Imagine system with a CPU Die between two IO dies (each in their
own NUMA nodes - typically because there are multiple CPU dies
and we care about the latencies / bandwidths from each to the
Host bridges). If we always interleaved then we would just
make one magic GP node, but we might not for reasons of what else
is below those ports. Equal distance, opposite direction on
interconnect so separate BW. Topology wise this isn't a fairy tale
btw so we should make it work. Also can easily end up with this
if people are doing cross socket interleave.
_____________ ____________ ____________
| || || |
| IO Die || CPU Die || IO Die |
| || || |
| HB A || || HB B |
|_____________||____________||____________|
| |
etc.
ACPI / Discoverable components.
_____________
| |
| CPU node 0 |
|_____________|
| |
_________|___ __|__________
| | | |
| GP Node 1 | | GP Node 2 |
| | | |
| HB A | | HB B |
|_____________| |_____________|
| |
RPX RPY
| |
Type3J Type3K
If the minimum BW is the sum of the CPU0 to GP Node 1 and GP Node 2
I'm currently seeing it reported as just one of those (so half what
is expected) I've checked the ACPI tables and it's all correct.
I'm not 100% sure why yet but suspect it's the bit under the comment
/*
* Take the min of the downstream aggregated bandwidth and the
* GP provided bandwidth if the parent is CXL Root.
*/
In case of multiple GP Nodes being involved, need to aggregate
across them and I don't think that is currently done.
Tests run.
CPU and GI (GI nearer to GP so access 0 and access 1 are slightly different)
GP/ 1HB / 2RP / 2Direct Connect Type 3
- Minimum BW at GP
- Minimum BW as Sum of Links.
- Minimum BW as Sum of read / write at devices.
2GP in one numa node/ 2HB/ 1RP per HB / 1 type 3 per RP. (should be same as above)
- Minimum BW at GP
2GP in separate numa node - rest as previous
- Minimum BW at GP (should be double previous one as no sharing of the HMAT
described part - but it's not :()
GP / 1HB / 1RP / Shared Link / SW USP / 2 SW DSP / Separate Link / Type 3.
- Minimum BW at GP
- Minimum BW on the shared link.
- Minimum BW on the sum of the SSLBIS values for the switch.

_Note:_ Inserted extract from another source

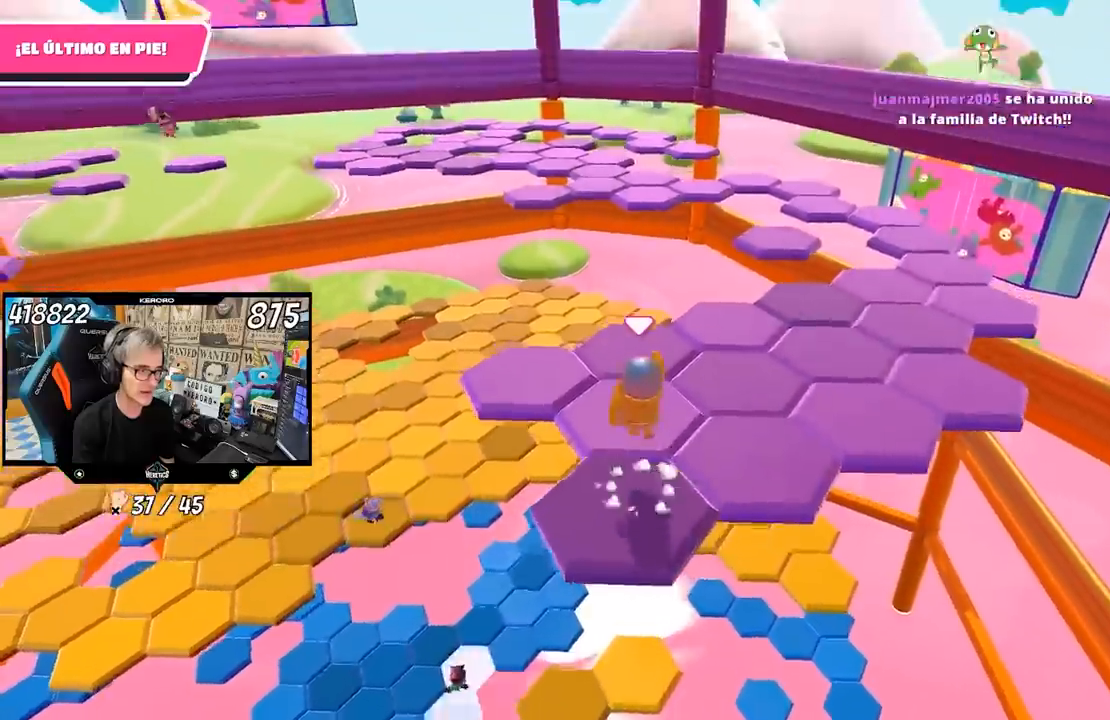
{"buttons": ["L1", "R1"], "left_stick": "center", "right_stick": "center", "events": [[117, "left_stick", "center"], [183, "left_stick", "down-left"], [183, "right_stick", "left"], [367, "L1", "down"], [383, "left_stick", "center"], [417, "right_stick", "center"], [450, "R1", "down"]]}
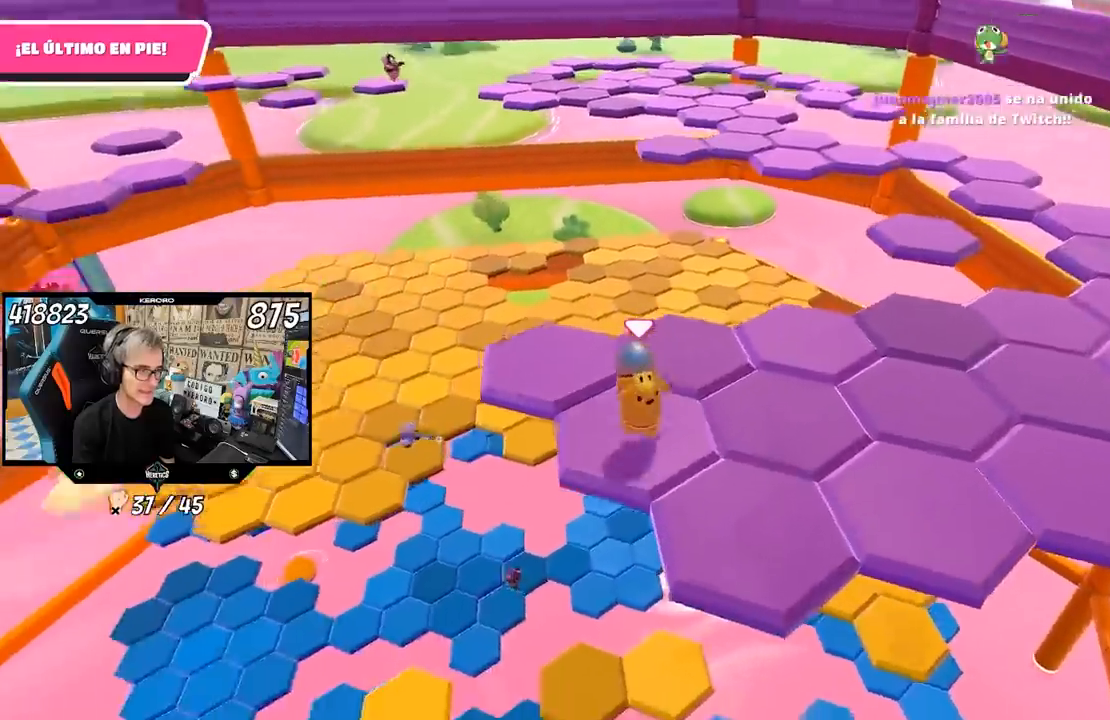
{"buttons": ["L1", "R1"], "left_stick": "up", "right_stick": "center", "events": [[50, "left_stick", "left"], [200, "left_stick", "up-left"], [217, "CROSS", "down"], [283, "R1", "up"], [317, "left_stick", "up"], [333, "R1", "down"], [350, "CROSS", "up"]]}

- Minimum BW as sum of separate links.
- Minimum BW on the type 3.
I'll post the patches that add x-speed and x-width controls to
the various downstream ends of links (QEMU link negotiation is
minimalist to put it lightly and if your USP is no capable
will merrily let it appear to train with the DSP end faster
than the USP end) and also sets all the USPs to
support up to 64G / 16X
To actually poke the corners I'm hacking the CDAT tables
as don't have properties to control of those bandwidths yet.

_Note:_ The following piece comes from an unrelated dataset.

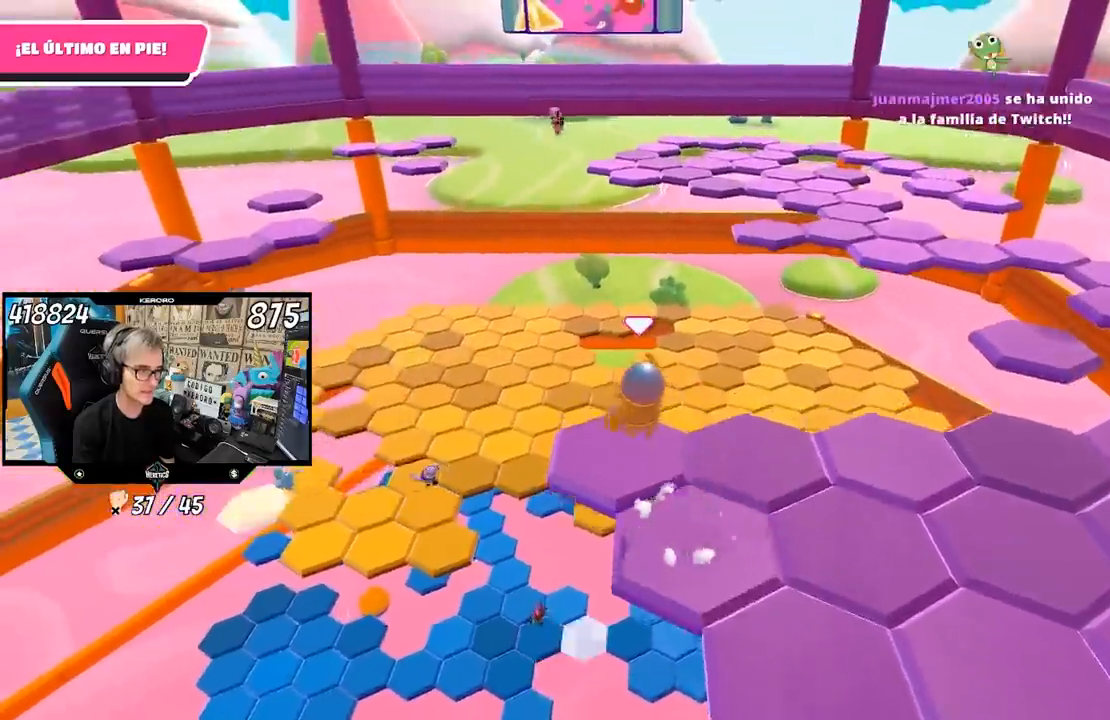
{"buttons": ["R1"], "left_stick": "up-right", "right_stick": "center", "events": [[50, "left_stick", "down-right"], [117, "L1", "up"], [150, "right_stick", "down-right"], [317, "left_stick", "right"], [417, "right_stick", "center"], [450, "left_stick", "up-right"]]}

I guess that needs to be part of a series intended to allow
general testing of this functionality.
I've only been focusing on BW in these tests given that's
what matters here.
The algorithm you have to make this work is complex so
I'd definitely be keen on hearing if you think it could
be simplified - took me a while to figure out what was
going on in this series.
Jonathan
p.s. Anyone like writing tests? Lots more tests we could
write for this. I'll include some docs in cover letter for
the QEMU RFC.